What do people do with Claude Code

In order to understand how people use Claude Code, we group each session into one of nine working models, the single activity that best describes the session's objectives. Four of these models relate directly to code writing or maintenance: building new things, repairing damaged things, testing codes, and arranging other intelligent or automated water lines. The other category is operating software, including deployment, configuration, running flow lines and monitoring systems. There are two more types of preference for knowing what to do: understanding how an existing system works and planning changes before making changes. The last two categories are not related to codes, or codes are only auxiliary parts of the end product: analysis of data and communication through presentations and other text-based documents。

Approximately 56 per cent of the sessions consisted of code writing (25 per cent), repair (26 per cent) or test and organization (5 per cent). Operating software accounts for 17 per cent, planning or exploration for 14 per cent and analysis or writing for 13 per cent (see figure 1)。

Figure 1: Nine working models. Each interactive session is classified as a single working model that best describes its objectives。

We will allow the model to read the session records and classify each session accordingly; then we will use our privacy protection analysis tool to cross-check the classification results with the telemetry data recorded automatically for each session, including whether code lines have been added or deleted. There is a high degree of consistency between the two sources. For example, over 90% of the sessions where our taxonomy is marked to create or modify codes also show code changes in telemetry data. See appendix for details。

Who makes the decision

How powerful is Claude Code?
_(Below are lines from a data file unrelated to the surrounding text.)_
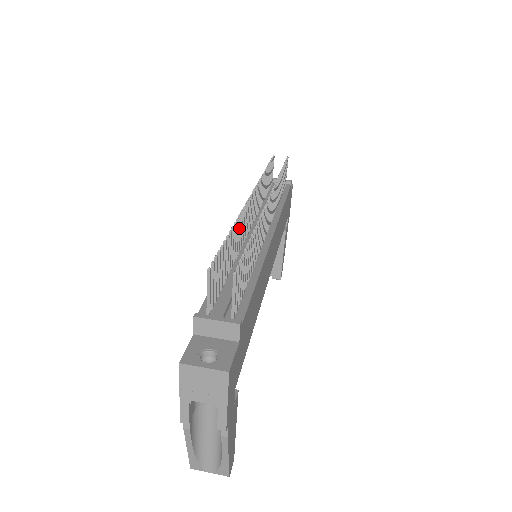
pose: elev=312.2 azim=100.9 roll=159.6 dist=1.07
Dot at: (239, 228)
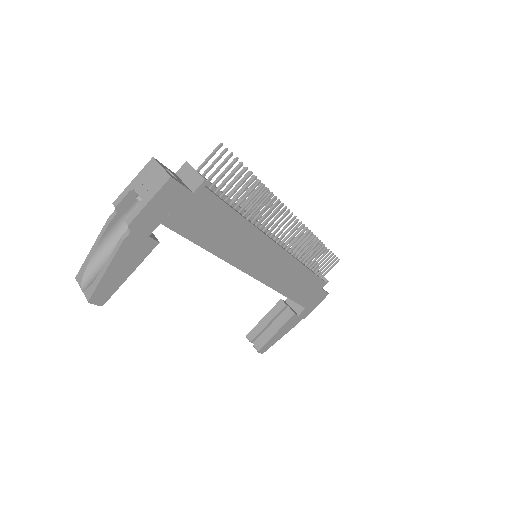
Dot at: (262, 199)
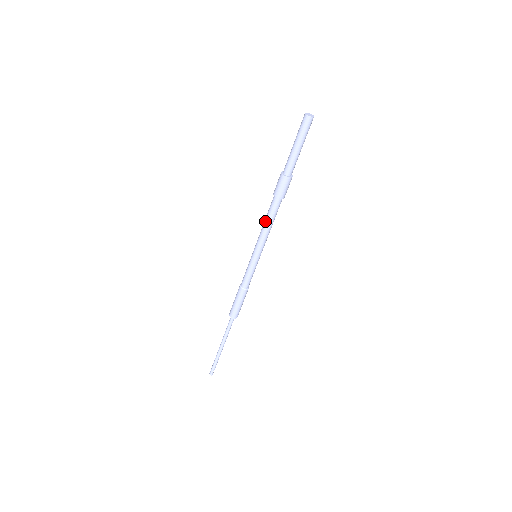
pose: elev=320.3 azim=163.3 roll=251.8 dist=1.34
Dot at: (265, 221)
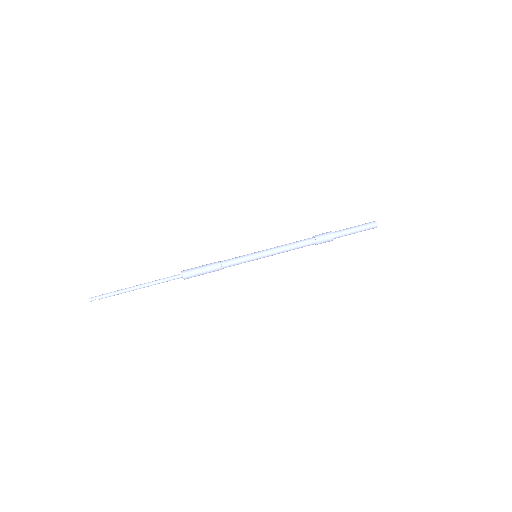
Dot at: (290, 243)
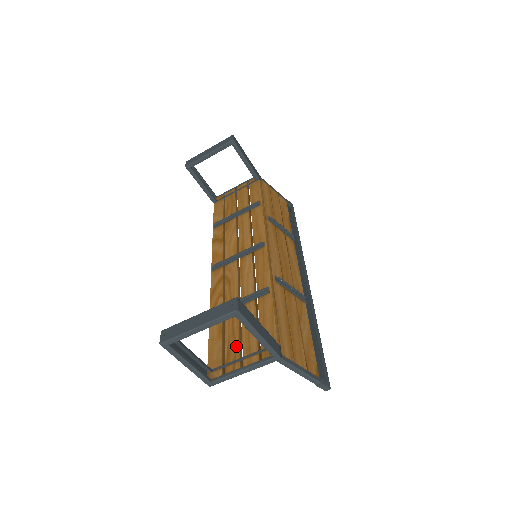
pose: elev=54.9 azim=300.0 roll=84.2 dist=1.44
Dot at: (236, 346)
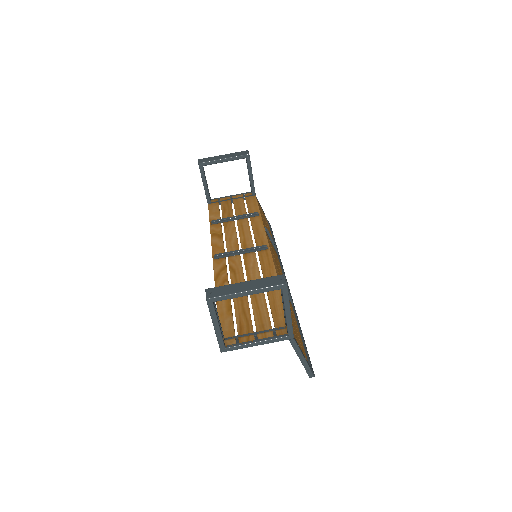
Dot at: (248, 322)
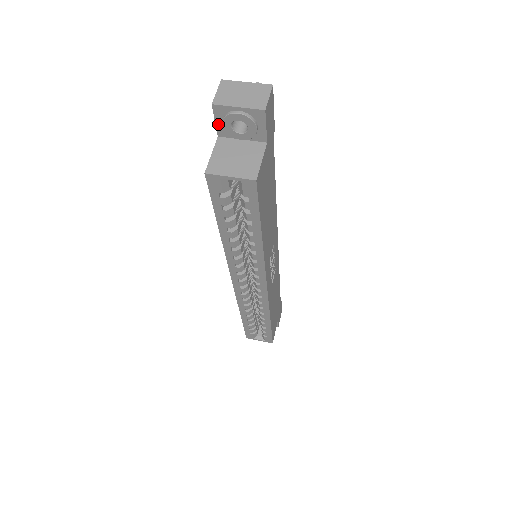
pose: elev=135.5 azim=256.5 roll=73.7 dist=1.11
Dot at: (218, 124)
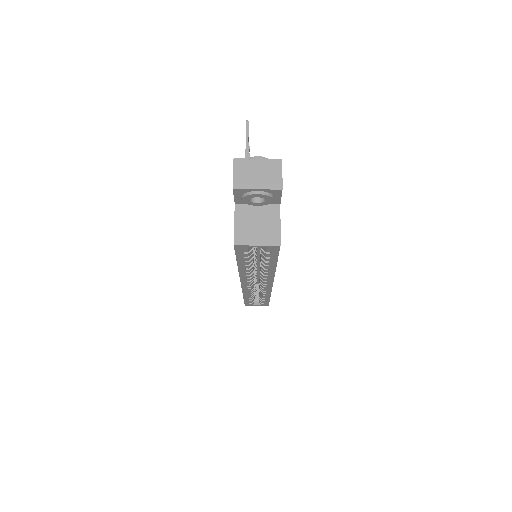
Dot at: (236, 198)
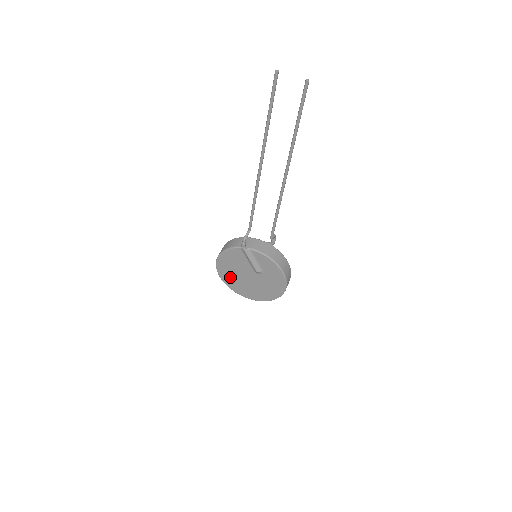
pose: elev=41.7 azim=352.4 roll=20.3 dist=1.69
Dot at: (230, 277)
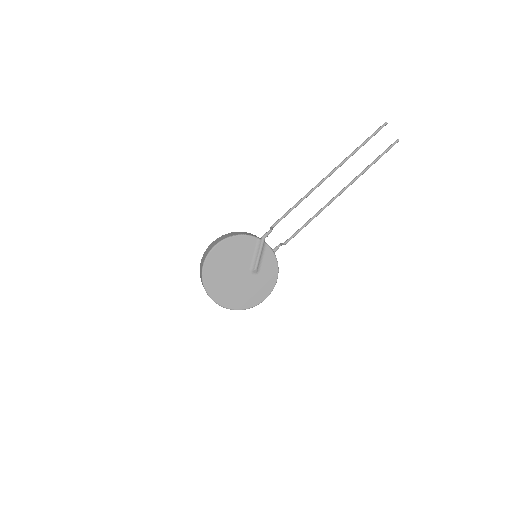
Dot at: (216, 268)
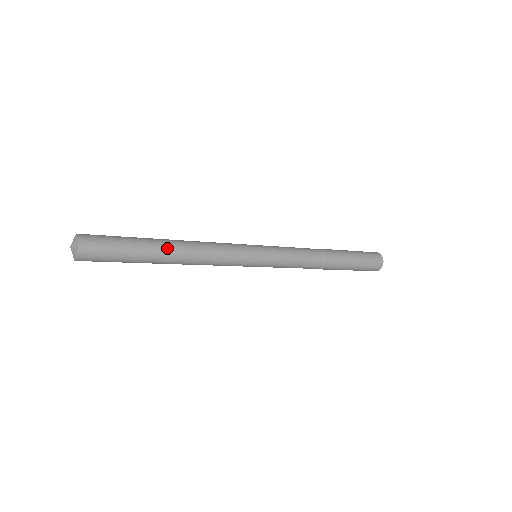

The capacity assessment showed that the ceiling was already high and was still rising. For example, in benchmarking tests such as the METR time horizon assessment, front-line models are now able to perform software tasks that would have required several hours of human effort and to overcome obstacles in the process. But in practice, what is the situation? Here, we're concerned about how much guidance humans and Claude each have。
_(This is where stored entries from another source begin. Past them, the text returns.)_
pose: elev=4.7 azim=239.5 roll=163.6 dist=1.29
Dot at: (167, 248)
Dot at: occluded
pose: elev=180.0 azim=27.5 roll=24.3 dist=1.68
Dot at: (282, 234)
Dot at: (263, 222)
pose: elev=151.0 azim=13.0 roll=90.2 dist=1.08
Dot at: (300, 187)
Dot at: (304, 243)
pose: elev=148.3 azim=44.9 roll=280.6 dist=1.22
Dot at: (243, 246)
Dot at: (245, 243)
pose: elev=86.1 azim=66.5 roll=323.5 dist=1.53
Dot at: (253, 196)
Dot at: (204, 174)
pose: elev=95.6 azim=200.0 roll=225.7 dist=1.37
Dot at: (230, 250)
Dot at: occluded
We look at this from two angles. First, we're concerned about the extent to which people turn their decisions over to Claude; second, we're looking at how much action they have assigned to Claude. In order to understand the division of decision-making in a session, we have constructed a decision-making subdivision for privacy protection based on the content of the session. We ask the taxonomy to list all meaningful decisions in the sessions and to divide them into planning and implementation decisions. Planning decisions include what is to be done, what is to be done, what is to be done; implementation decisions include which documents are to be modified, what codes are to be written, in which languages, and which orders are to be operated. Subsequently, the Catalogue will attribute each decision to Claude or the user and generate two figures for each session: the percentage of planning decisions taken by the user and the percentage of implementation decisions taken by the user。

On average, humans make about 70 per cent of planning decisions, but only 20 per cent of implementation decisions (see figure 2). In practical use, intelligent programming forms a clear division of labour: human beings decide what to build, and intelligent bodies decide how to build。

In order to understand the degree of delegation of action in a session, we do not look at content but at the structure of the session. Claude Code session consists of a round-and-round interaction between Claude and the user: the user sends a hint, Claude executes an action; the user then sends the next one, so. In typical sessions, such rotations are about four. In our historical data from October to April, each hint sent by a user triggers Claude on average about 10 actions, sometimes exceeding 100. In each round, Claude will read files, edit codes, run commands and output an average of 2400 words。

Claude, how much work is done between two user checks depends to a large extent on who is making decisions. When the user retains control over the execution process, i.e. when the user makes more than 80% enforcement decisions, Claude executes fewer actions per round, about 8. And when Claude took control of planning, Claude made more than 80 percent of planning decisions, it carried out the highest number of actions, about 16。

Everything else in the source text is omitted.